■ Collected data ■
_ _ _ _
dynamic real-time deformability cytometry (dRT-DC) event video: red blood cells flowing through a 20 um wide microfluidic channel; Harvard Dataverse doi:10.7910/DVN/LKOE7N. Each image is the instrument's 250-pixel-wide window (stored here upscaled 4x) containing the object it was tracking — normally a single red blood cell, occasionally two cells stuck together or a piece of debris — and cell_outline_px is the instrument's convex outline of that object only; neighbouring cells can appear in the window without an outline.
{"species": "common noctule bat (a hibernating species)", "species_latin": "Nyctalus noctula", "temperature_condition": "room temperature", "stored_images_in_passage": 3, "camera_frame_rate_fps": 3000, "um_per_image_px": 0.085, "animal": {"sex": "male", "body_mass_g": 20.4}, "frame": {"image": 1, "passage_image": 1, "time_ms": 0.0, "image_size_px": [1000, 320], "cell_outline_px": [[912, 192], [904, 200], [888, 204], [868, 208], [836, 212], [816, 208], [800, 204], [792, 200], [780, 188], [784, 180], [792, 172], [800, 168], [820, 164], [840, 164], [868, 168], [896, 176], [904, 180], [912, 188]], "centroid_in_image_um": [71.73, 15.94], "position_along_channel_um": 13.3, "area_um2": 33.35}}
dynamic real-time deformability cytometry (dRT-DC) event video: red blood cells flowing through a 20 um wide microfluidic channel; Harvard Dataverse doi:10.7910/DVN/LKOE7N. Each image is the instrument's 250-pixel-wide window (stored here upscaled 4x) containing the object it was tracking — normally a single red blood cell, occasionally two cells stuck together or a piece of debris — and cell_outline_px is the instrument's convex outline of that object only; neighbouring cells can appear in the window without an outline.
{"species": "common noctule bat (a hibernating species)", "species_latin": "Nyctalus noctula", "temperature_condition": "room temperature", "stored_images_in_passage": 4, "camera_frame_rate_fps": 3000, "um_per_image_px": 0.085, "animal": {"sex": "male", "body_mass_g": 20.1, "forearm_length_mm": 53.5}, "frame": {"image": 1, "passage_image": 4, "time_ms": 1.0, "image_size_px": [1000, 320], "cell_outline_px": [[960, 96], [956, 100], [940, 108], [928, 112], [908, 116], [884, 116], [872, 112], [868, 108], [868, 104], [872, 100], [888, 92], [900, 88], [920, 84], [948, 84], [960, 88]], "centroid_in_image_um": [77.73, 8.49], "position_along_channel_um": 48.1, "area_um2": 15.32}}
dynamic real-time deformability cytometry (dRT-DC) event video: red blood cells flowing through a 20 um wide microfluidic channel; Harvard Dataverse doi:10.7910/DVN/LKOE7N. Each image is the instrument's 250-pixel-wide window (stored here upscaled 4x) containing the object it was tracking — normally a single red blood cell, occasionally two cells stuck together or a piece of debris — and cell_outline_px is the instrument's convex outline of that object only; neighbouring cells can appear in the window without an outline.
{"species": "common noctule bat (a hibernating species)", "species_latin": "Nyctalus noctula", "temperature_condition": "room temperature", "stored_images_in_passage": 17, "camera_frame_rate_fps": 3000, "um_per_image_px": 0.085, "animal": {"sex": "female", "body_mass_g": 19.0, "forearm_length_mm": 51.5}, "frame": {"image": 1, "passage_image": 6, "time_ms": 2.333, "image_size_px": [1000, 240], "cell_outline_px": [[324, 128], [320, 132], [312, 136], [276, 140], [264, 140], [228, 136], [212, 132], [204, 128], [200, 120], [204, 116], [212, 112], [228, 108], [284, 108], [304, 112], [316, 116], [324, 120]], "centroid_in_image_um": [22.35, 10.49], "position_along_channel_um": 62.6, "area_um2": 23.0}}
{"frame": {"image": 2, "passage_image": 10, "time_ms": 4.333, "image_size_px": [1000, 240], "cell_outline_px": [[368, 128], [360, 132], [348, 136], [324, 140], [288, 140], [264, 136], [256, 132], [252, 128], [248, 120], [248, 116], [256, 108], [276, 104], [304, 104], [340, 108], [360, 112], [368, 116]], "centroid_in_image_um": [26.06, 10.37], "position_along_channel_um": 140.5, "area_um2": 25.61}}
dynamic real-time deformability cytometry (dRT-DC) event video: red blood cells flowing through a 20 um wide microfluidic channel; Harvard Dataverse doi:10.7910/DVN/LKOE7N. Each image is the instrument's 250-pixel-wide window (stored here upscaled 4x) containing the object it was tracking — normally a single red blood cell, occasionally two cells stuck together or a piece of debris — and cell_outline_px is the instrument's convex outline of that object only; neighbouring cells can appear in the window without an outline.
_ _ _ _
■ EXERCISE ■
Extract every record. Keep wording exact.

■ RIGHT ANSWER ■
dynamic real-time deformability cytometry (dRT-DC) event video: red blood cells flowing through a 20 um wide microfluidic channel; Harvard Dataverse doi:10.7910/DVN/LKOE7N. Each image is the instrument's 250-pixel-wide window (stored here upscaled 4x) containing the object it was tracking — normally a single red blood cell, occasionally two cells stuck together or a piece of debris — and cell_outline_px is the instrument's convex outline of that object only; neighbouring cells can appear in the window without an outline.
{"species": "common noctule bat (a hibernating species)", "species_latin": "Nyctalus noctula", "temperature_condition": "room temperature", "stored_images_in_passage": 3, "camera_frame_rate_fps": 3000, "um_per_image_px": 0.085, "animal": {"sex": "male", "body_mass_g": 20.4}, "frame": {"image": 1, "passage_image": 1, "time_ms": 0.0, "image_size_px": [1000, 320], "cell_outline_px": [[912, 192], [904, 200], [888, 204], [868, 208], [836, 212], [816, 208], [800, 204], [792, 200], [780, 188], [784, 180], [792, 172], [800, 168], [820, 164], [840, 164], [868, 168], [896, 176], [904, 180], [912, 188]], "centroid_in_image_um": [71.73, 15.94], "position_along_channel_um": 13.3, "area_um2": 33.35}}
dynamic real-time deformability cytometry (dRT-DC) event video: red blood cells flowing through a 20 um wide microfluidic channel; Harvard Dataverse doi:10.7910/DVN/LKOE7N. Each image is the instrument's 250-pixel-wide window (stored here upscaled 4x) containing the object it was tracking — normally a single red blood cell, occasionally two cells stuck together or a piece of debris — and cell_outline_px is the instrument's convex outline of that object only; neighbouring cells can appear in the window without an outline.
{"species": "common noctule bat (a hibernating species)", "species_latin": "Nyctalus noctula", "temperature_condition": "room temperature", "stored_images_in_passage": 4, "camera_frame_rate_fps": 3000, "um_per_image_px": 0.085, "animal": {"sex": "male", "body_mass_g": 20.1, "forearm_length_mm": 53.5}, "frame": {"image": 1, "passage_image": 4, "time_ms": 1.0, "image_size_px": [1000, 320], "cell_outline_px": [[960, 96], [956, 100], [940, 108], [928, 112], [908, 116], [884, 116], [872, 112], [868, 108], [868, 104], [872, 100], [888, 92], [900, 88], [920, 84], [948, 84], [960, 88]], "centroid_in_image_um": [77.73, 8.49], "position_along_channel_um": 48.1, "area_um2": 15.32}}
dynamic real-time deformability cytometry (dRT-DC) event video: red blood cells flowing through a 20 um wide microfluidic channel; Harvard Dataverse doi:10.7910/DVN/LKOE7N. Each image is the instrument's 250-pixel-wide window (stored here upscaled 4x) containing the object it was tracking — normally a single red blood cell, occasionally two cells stuck together or a piece of debris — and cell_outline_px is the instrument's convex outline of that object only; neighbouring cells can appear in the window without an outline.
{"species": "common noctule bat (a hibernating species)", "species_latin": "Nyctalus noctula", "temperature_condition": "room temperature", "stored_images_in_passage": 17, "camera_frame_rate_fps": 3000, "um_per_image_px": 0.085, "animal": {"sex": "female", "body_mass_g": 19.0, "forearm_length_mm": 51.5}, "frame": {"image": 1, "passage_image": 6, "time_ms": 2.333, "image_size_px": [1000, 240], "cell_outline_px": [[324, 128], [320, 132], [312, 136], [276, 140], [264, 140], [228, 136], [212, 132], [204, 128], [200, 120], [204, 116], [212, 112], [228, 108], [284, 108], [304, 112], [316, 116], [324, 120]], "centroid_in_image_um": [22.35, 10.49], "position_along_channel_um": 62.6, "area_um2": 23.0}}
{"frame": {"image": 2, "passage_image": 10, "time_ms": 4.333, "image_size_px": [1000, 240], "cell_outline_px": [[368, 128], [360, 132], [348, 136], [324, 140], [288, 140], [264, 136], [256, 132], [252, 128], [248, 120], [248, 116], [256, 108], [276, 104], [304, 104], [340, 108], [360, 112], [368, 116]], "centroid_in_image_um": [26.06, 10.37], "position_along_channel_um": 140.5, "area_um2": 25.61}}
dynamic real-time deformability cytometry (dRT-DC) event video: red blood cells flowing through a 20 um wide microfluidic channel; Harvard Dataverse doi:10.7910/DVN/LKOE7N. Each image is the instrument's 250-pixel-wide window (stored here upscaled 4x) containing the object it was tracking — normally a single red blood cell, occasionally two cells stuck together or a piece of debris — and cell_outline_px is the instrument's convex outline of that object only; neighbouring cells can appear in the window without an outline.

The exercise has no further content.